Pembangunan berkelanjutan bertumpu pada semangat kolaborasi dan prinsip tidak meninggalkan seorang pun di belakang. Dalam setiap kesusahan, ada momen untuk bergandengan tangan dan menciptakan dampak positif. Misalnya, di tengah ketidakstabilan ekonomi, kekacauan politik, dan degradasi lingkungan yang merajalela, masyarakat Asia Tenggara bergerak untuk saling membantu melalui gerakan akar rumput berbasis digital yang organik. Dari sini, muncul gerakan SEAblings yang menunjukkan solidaritas lintas batas di Asia Tenggara.

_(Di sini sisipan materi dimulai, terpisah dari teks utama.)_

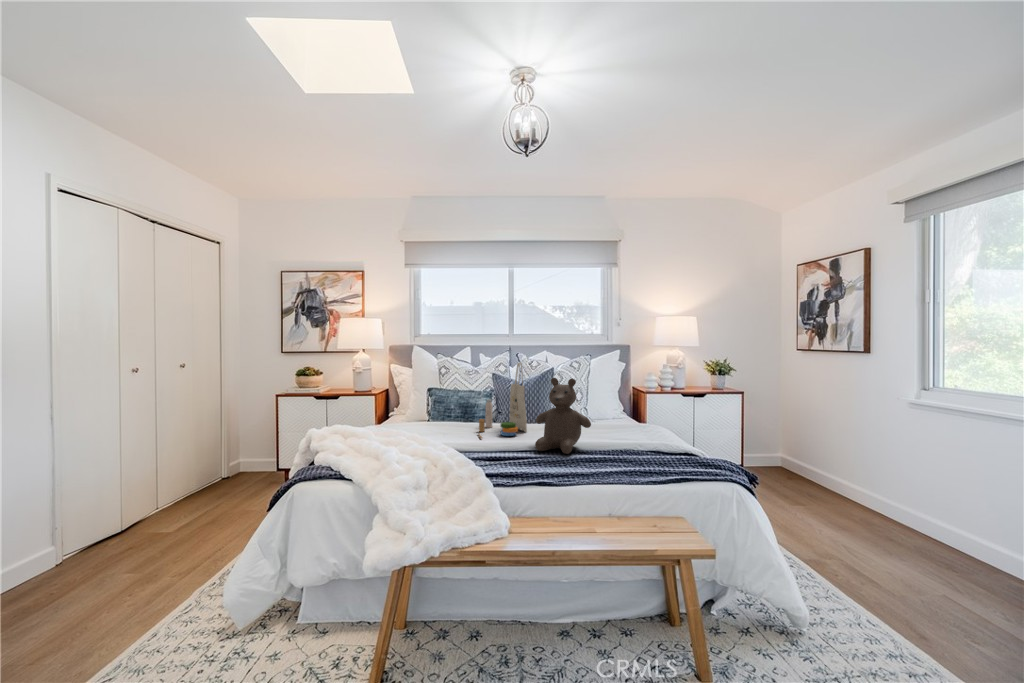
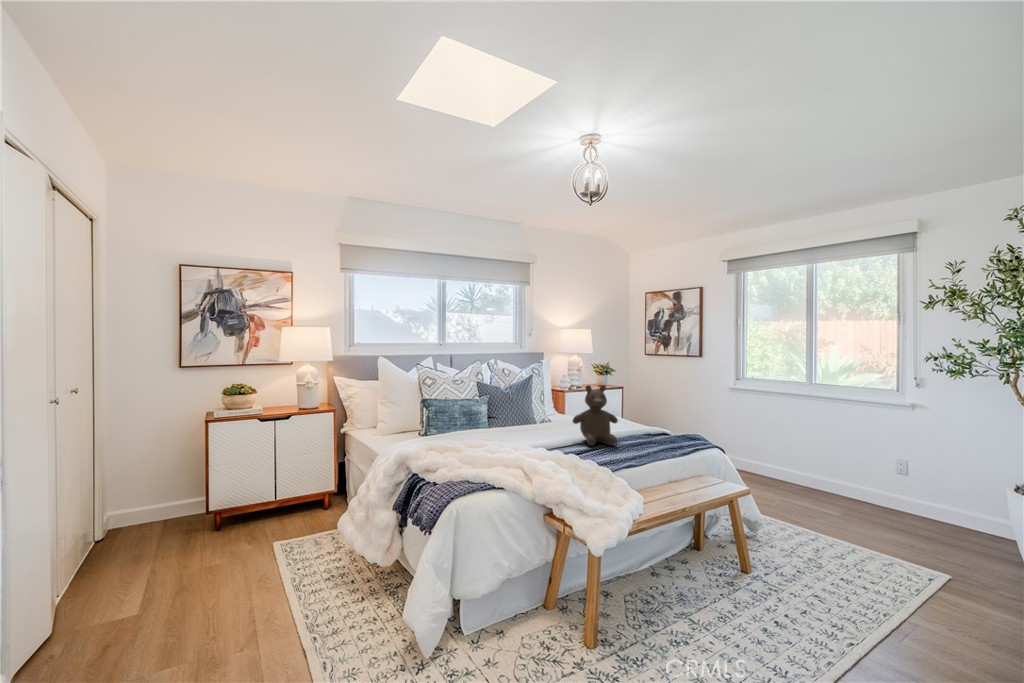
tote bag: present [478,363,527,438] -> none [498,373,543,442]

Terpisah Jarak, Namun Tetap Bersaudara
Kita sedang hidup di masa-masa penuh krisis. Biaya hidup yang terus meroket, membuat orang-orang kesulitan memenuhi berbagai kebutuhan, termasuk kebutuhan-kebutuhan yang paling dasar. Laporan FAO mencatat bahwa 139 negara mengalami inflasi harga pangan lebih dari 25% antara tahun 2020 hingga 2025, yang semakin memperparah kerawanan pangan global. Pada saat yang sama, biaya perumahan juga meningkat, sementara pengangguran terus meluas. Selain itu, dampak krisis iklim telah dan akan terus menambah tantangan ini.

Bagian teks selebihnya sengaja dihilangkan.